» **Directions for this task**: Only one stretch of the data is wanted: the line containing "0 0 0 0 .09", the line containing "M436 1105 451 1131 448 1138 426 1129Z", and every line between them, copied exactly.

» **Records shown**:
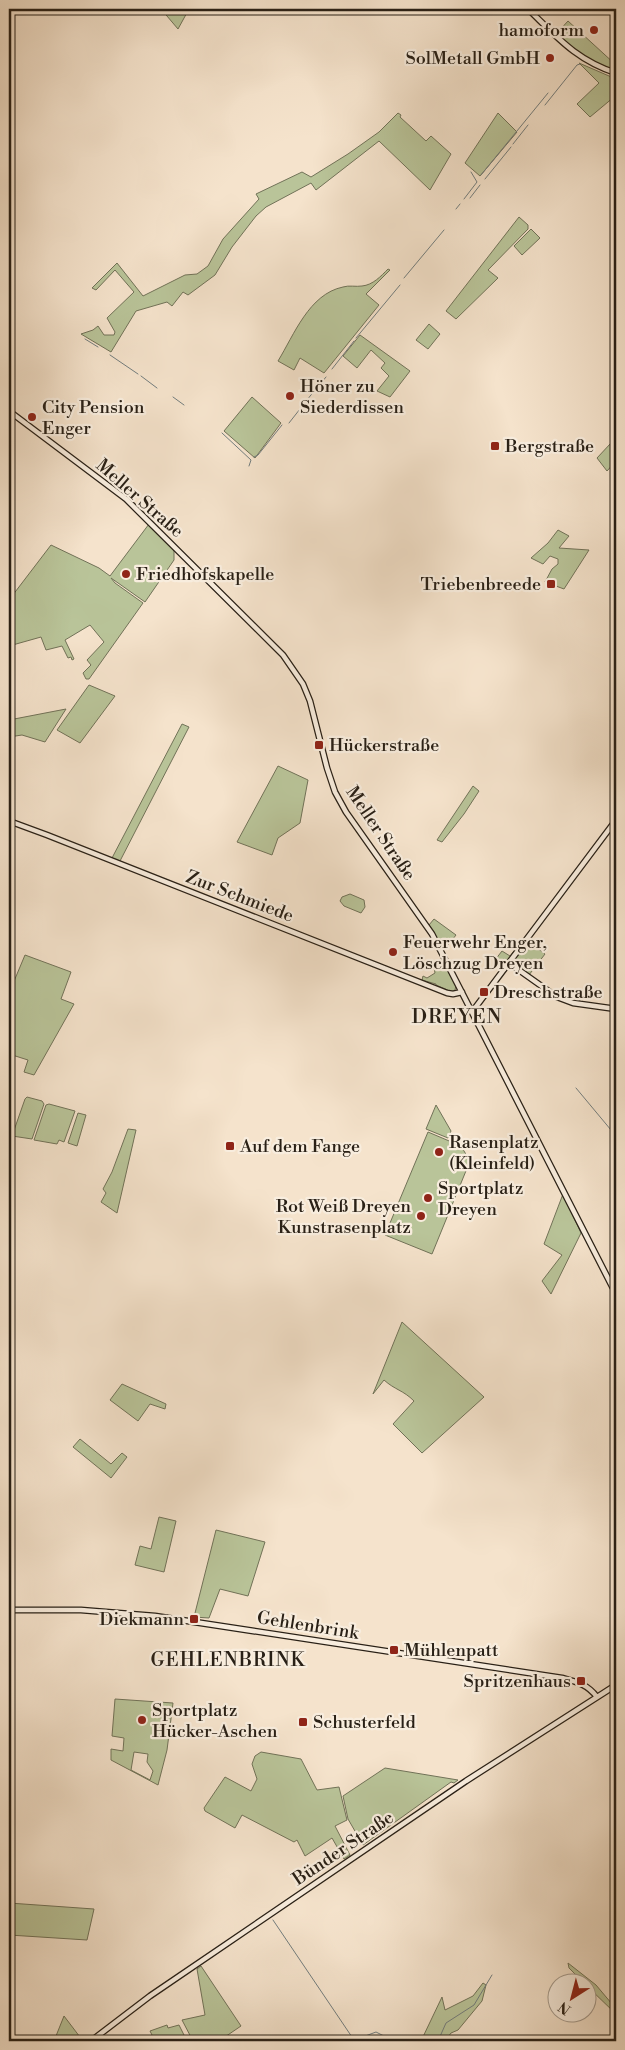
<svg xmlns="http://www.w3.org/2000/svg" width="625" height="2050" font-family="'Libre Bodoni',serif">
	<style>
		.green { fill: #b9c499; stroke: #717258; fill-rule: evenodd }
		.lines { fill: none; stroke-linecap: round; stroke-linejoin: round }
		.stream { stroke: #727d7e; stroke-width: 1 }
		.secondary-casing { stroke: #292016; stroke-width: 7 }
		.secondary { stroke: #f8edde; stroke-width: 4.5 }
		.poi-dot { fill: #8f2418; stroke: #f8edde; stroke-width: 2 }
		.labels { text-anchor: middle; stroke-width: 4.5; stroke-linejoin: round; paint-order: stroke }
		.poi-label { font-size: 18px; fill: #292016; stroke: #f8edde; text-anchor: start }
		.street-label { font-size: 18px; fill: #292016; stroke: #f8edde }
		.neighbourhood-label { font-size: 19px; letter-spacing: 1px; fill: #292016; stroke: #f8edde }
		.quarter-label { font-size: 20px; letter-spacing: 1px; fill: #292016; stroke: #f8edde }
	</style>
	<rect width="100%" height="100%" fill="#f5e3cc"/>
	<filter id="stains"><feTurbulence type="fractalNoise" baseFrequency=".004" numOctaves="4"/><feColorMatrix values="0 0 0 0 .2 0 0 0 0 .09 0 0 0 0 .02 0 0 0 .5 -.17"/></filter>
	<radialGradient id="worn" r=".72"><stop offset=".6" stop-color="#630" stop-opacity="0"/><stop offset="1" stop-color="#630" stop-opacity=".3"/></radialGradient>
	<!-- green -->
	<path class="green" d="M161 9H189L178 29Z
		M568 21 616 65V70C593 66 573 50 557 33Z
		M579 63 616 79V96L614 97 616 99 614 97 590 117 577 104 599 83Z
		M398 113 401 115 400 117 426 141 431 136 451 154 430 190 379 141 316 190 311 183 266 207 256 216 232 247 215 275 188 295 183 292 172 306 167 302 136 311 111 352 81 334 93 330 98 326 104 335H114L115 332 107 318 134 292 115 270 96 290 92 288 117 263 143 296 185 275 197 274 208 266 223 239 259 199 256 194 302 172 311 177 348 154 379 132Z
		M498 113 517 132 480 176 465 163Z
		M519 217 528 225V229L488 270 498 278 456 319 446 311Z
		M531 229 540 238 522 255 514 246Z
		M388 269 390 270 366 294 379 305 324 373 300 358 294 370 278 361C294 335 309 294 343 287 349 285 356 287 362 286 373 285 381 276 388 269Z
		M429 324 440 334 428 349 416 340Z
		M360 335 410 371 390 397 377 391 389 376 381 368 385 363 371 350 357 368 343 356Z
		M252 397 281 423 255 458 224 431Z
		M611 443 616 448V461L607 471 597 458Z
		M149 524 174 550V560L145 602 111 578 115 583 143 603 89 679H86L83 673 91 665 87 660 104 642 90 625 65 640 74 659 72 660 71 657 68 658 62 646 46 650 41 637 9 646V600L51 545 99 568 110 576Z
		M558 530 569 536 559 548 589 550 564 589 545 582 552 569 558 564V559L550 556 543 564 531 558 548 543Z
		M89 685 115 696 80 743 57 730Z
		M66 709 45 742 22 735 9 737V720Z
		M182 724 189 727 120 861 112 858Z
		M278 766 308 780 300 823 278 838 272 855 237 842Z
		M473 786 479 791 464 814 442 842 437 840Z
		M350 894 364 900 365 907 361 913 344 906 340 901 342 897Z
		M434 919 456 935 449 944 443 949 429 925Z
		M524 938 545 954 529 975 509 959 504 966 495 960 502 951 510 956Z
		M25 955 71 972 61 999 74 1004 34 1075 24 1072 28 1060 9 1054V986H12Z
		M443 963 456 985 455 990 452 992 436 985V984L422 980 423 976 427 978 435 973 434 968Z
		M27 1097 42 1101 44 1104 32 1139 12 1136 25 1099Z
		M49 1104 75 1111 64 1142 59 1140 57 1144 34 1140 46 1105Z
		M436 1105 451 1131 448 1138 426 1129Z
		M78 1113 86 1115 77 1146 68 1143Z
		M128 1129 136 1130 117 1213 101 1202 106 1193 103 1189 112 1172Z
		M428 1132 461 1146 470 1161 432 1254 385 1235Z
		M563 1194 581 1233 551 1294 542 1281 562 1255 544 1244Z
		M402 1322 484 1397 422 1453 393 1424 414 1401C403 1390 395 1390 384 1380L373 1394Z
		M122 1384 166 1404 165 1409 150 1404 138 1421 110 1400Z
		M80 1439 111 1464 122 1453 127 1457 111 1478 73 1447Z
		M159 1517 176 1521 164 1572 135 1565 140 1546 151 1549Z
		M216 1530 265 1542 248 1596 220 1589 209 1618 194 1617Z
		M115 1699 173 1703 167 1750 158 1785 111 1760V1749L123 1751 124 1738 112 1736ZM134 1752 148 1754 147 1762 153 1771 150 1780 131 1770Z
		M261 1752 301 1759 317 1790 339 1787 347 1820 335 1826 350 1855 344 1859 332 1838 305 1856 297 1840 294 1842 242 1815 235 1828 205 1811 204 1808 225 1777 251 1791 257 1779 252 1764 255 1756Z
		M385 1768 458 1780 454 1783 451 1782 363 1845 348 1819 343 1796Z
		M9 1903 94 1909 87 1940 9 1935Z
		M568 1963 596 1985 612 2004 616 1996V2014L588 1987V1982H583L569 1968Z
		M201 1966 241 2026 219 2041H193L182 2020 205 2015 197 1969Z
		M483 1983 486 1985 482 2001 458 2030 451 2033 445 2041H421L442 1997 445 2010 473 1996Z
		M64 2016 83 2041H54Z
		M167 2025 168 2028 179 2025 187 2041H155L150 2031Z"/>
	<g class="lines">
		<!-- stream -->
		<path class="stream" d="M545 105 577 65 580 64
			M513 144 528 125
			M481 175 548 93
			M12 178 14 182
			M485 179 511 147
			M470 198 480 185
			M464 199 477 182 471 172
			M456 209 460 204
			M404 278 444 230
			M356 338 400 285
			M85 339 98 347
			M110 355 138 374
			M332 369 354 341
			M141 376 157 388
			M173 397 184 405
			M306 401 326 377
			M289 423 300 409
			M222 433 251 460 249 466
			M254 457 258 455 282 425
			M576 1088 616 1136
			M273 1920 354 2040
			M352 2041 376 2032 394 2041
			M438 2041 446 2023 474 2005 492 1975"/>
		<!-- secondary casing -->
		<g class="secondary-casing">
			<path id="secondary" d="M528 9C557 37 576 60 616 73
				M9 411 126 499 283 655 303 684 310 701 327 768 335 792 346 812 432 934 616 1294
				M9 821 47 835 447 993 453 994 462 992
				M509 963 557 997 573 1003 616 1009
				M472 1012 616 820
				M9 1610H81L155 1616 562 1678C577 1682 587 1684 597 1697
				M91 2041 150 1996 466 1781 616 1685"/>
		</g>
		<!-- secondary -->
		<use href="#secondary" class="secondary"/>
	</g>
	<!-- markers -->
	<g class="poi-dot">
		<circle cx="594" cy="30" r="5"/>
		<circle cx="550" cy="58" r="5"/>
		<circle cx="290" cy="396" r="5"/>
		<circle cx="32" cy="417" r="5"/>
		<rect x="490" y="441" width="10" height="10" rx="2.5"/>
		<circle cx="126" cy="574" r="5"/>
		<rect x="546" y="579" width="10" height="10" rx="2.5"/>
		<rect x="314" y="740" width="10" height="10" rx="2.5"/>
		<circle cx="393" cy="952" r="5"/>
		<rect x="479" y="987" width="10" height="10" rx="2.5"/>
		<rect x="225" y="1141" width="10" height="10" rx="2.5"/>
		<circle cx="439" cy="1152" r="5"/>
		<circle cx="428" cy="1198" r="5"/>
		<circle cx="421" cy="1216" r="5"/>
		<rect x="189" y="1614" width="10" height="10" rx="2.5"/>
		<rect x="389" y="1645" width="10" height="10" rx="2.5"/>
		<rect x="576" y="1676" width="10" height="10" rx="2.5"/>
		<circle cx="142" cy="1720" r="5"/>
		<rect x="298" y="1717" width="10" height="10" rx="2.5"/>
	</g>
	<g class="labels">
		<!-- poi labels -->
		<g class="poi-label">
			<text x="584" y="36" text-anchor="end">hamoform</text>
			<text x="540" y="64" text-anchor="end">SolMetall GmbH</text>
			<text x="300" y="392">Höner zu<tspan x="300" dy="21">Siederdissen</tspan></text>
			<text x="42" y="413">City Pension<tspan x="42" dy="21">Enger</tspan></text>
			<text x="505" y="452">Bergstraße</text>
			<text x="136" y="580">Friedhofskapelle</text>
			<text x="541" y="590" text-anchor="end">Triebenbreede</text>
			<text x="329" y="751">Hückerstraße</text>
			<text x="403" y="948">Feuerwehr Enger,<tspan x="403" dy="21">Löschzug Dreyen</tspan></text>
			<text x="494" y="998">Dreschstraße</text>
			<text x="449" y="1148">Rasenplatz<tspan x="449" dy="21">(Kleinfeld)</tspan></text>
			<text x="240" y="1152">Auf dem Fange</text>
			<text x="438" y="1194">Sportplatz<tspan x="438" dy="21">Dreyen</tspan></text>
			<text x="411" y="1212" text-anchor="end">Rot Weiß Dreyen<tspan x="411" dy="21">Kunstrasenplatz</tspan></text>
			<text x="184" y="1625" text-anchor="end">Diekmann</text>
			<text x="404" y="1656">Mühlenpatt</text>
			<text x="571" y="1687" text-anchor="end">Spritzenhaus</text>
			<text x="152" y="1716">Sportplatz<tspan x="152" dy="21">Hücker-Aschen</tspan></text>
			<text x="313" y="1728">Schusterfeld</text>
		</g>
		<!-- street labels -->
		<g class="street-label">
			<text transform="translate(140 498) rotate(41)" y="6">Meller Straße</text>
			<text transform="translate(381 833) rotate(56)" y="6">Meller Straße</text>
			<text transform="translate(240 896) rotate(21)" y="6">Zur Schmiede</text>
			<text transform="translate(308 1625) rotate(9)" y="6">Gehlenbrink</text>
			<text transform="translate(343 1848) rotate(-34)" y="6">Bünder Straße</text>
		</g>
		<!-- neighbourhood labels -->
		<g class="neighbourhood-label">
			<text x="228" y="1666">GEHLENBRINK</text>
		</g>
		<!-- quarter labels -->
		<g class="quarter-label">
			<text x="457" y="1023">DREYEN</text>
		</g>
	</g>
	<!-- margin -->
	<rect width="625" height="2050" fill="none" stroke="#f5e3cc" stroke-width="30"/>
	<rect x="10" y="10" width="605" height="2030" fill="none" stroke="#292016" stroke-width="2.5"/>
	<rect x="15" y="15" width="595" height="2020" fill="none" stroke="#292016"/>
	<!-- north arrow -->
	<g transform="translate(572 1998) rotate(216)"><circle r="24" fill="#f8edde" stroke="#a59b8e"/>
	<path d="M0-4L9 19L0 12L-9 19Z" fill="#8f2418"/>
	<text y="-8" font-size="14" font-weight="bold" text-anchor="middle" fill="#292016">N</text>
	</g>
	<rect width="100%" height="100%" filter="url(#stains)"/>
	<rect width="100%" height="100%" fill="url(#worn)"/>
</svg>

» **Answer to this problem**:
	<filter id="stains"><feTurbulence type="fractalNoise" baseFrequency=".004" numOctaves="4"/><feColorMatrix values="0 0 0 0 .2 0 0 0 0 .09 0 0 0 0 .02 0 0 0 .5 -.17"/></filter>
	<radialGradient id="worn" r=".72"><stop offset=".6" stop-color="#630" stop-opacity="0"/><stop offset="1" stop-color="#630" stop-opacity=".3"/></radialGradient>
	<!-- green -->
	<path class="green" d="M161 9H189L178 29Z
		M568 21 616 65V70C593 66 573 50 557 33Z
		M579 63 616 79V96L614 97 616 99 614 97 590 117 577 104 599 83Z
		M398 113 401 115 400 117 426 141 431 136 451 154 430 190 379 141 316 190 311 183 266 207 256 216 232 247 215 275 188 295 183 292 172 306 167 302 136 311 111 352 81 334 93 330 98 326 104 335H114L115 332 107 318 134 292 115 270 96 290 92 288 117 263 143 296 185 275 197 274 208 266 223 239 259 199 256 194 302 172 311 177 348 154 379 132Z
		M498 113 517 132 480 176 465 163Z
		M519 217 528 225V229L488 270 498 278 456 319 446 311Z
		M531 229 540 238 522 255 514 246Z
		M388 269 390 270 366 294 379 305 324 373 300 358 294 370 278 361C294 335 309 294 343 287 349 285 356 287 362 286 373 285 381 276 388 269Z
		M429 324 440 334 428 349 416 340Z
		M360 335 410 371 390 397 377 391 389 376 381 368 385 363 371 350 357 368 343 356Z
		M252 397 281 423 255 458 224 431Z
		M611 443 616 448V461L607 471 597 458Z
		M149 524 174 550V560L145 602 111 578 115 583 143 603 89 679H86L83 673 91 665 87 660 104 642 90 625 65 640 74 659 72 660 71 657 68 658 62 646 46 650 41 637 9 646V600L51 545 99 568 110 576Z
		M558 530 569 536 559 548 589 550 564 589 545 582 552 569 558 564V559L550 556 543 564 531 558 548 543Z
		M89 685 115 696 80 743 57 730Z
		M66 709 45 742 22 735 9 737V720Z
		M182 724 189 727 120 861 112 858Z
		M278 766 308 780 300 823 278 838 272 855 237 842Z
		M473 786 479 791 464 814 442 842 437 840Z
		M350 894 364 900 365 907 361 913 344 906 340 901 342 897Z
		M434 919 456 935 449 944 443 949 429 925Z
		M524 938 545 954 529 975 509 959 504 966 495 960 502 951 510 956Z
		M25 955 71 972 61 999 74 1004 34 1075 24 1072 28 1060 9 1054V986H12Z
		M443 963 456 985 455 990 452 992 436 985V984L422 980 423 976 427 978 435 973 434 968Z
		M27 1097 42 1101 44 1104 32 1139 12 1136 25 1099Z
		M49 1104 75 1111 64 1142 59 1140 57 1144 34 1140 46 1105Z
		M436 1105 451 1131 448 1138 426 1129Z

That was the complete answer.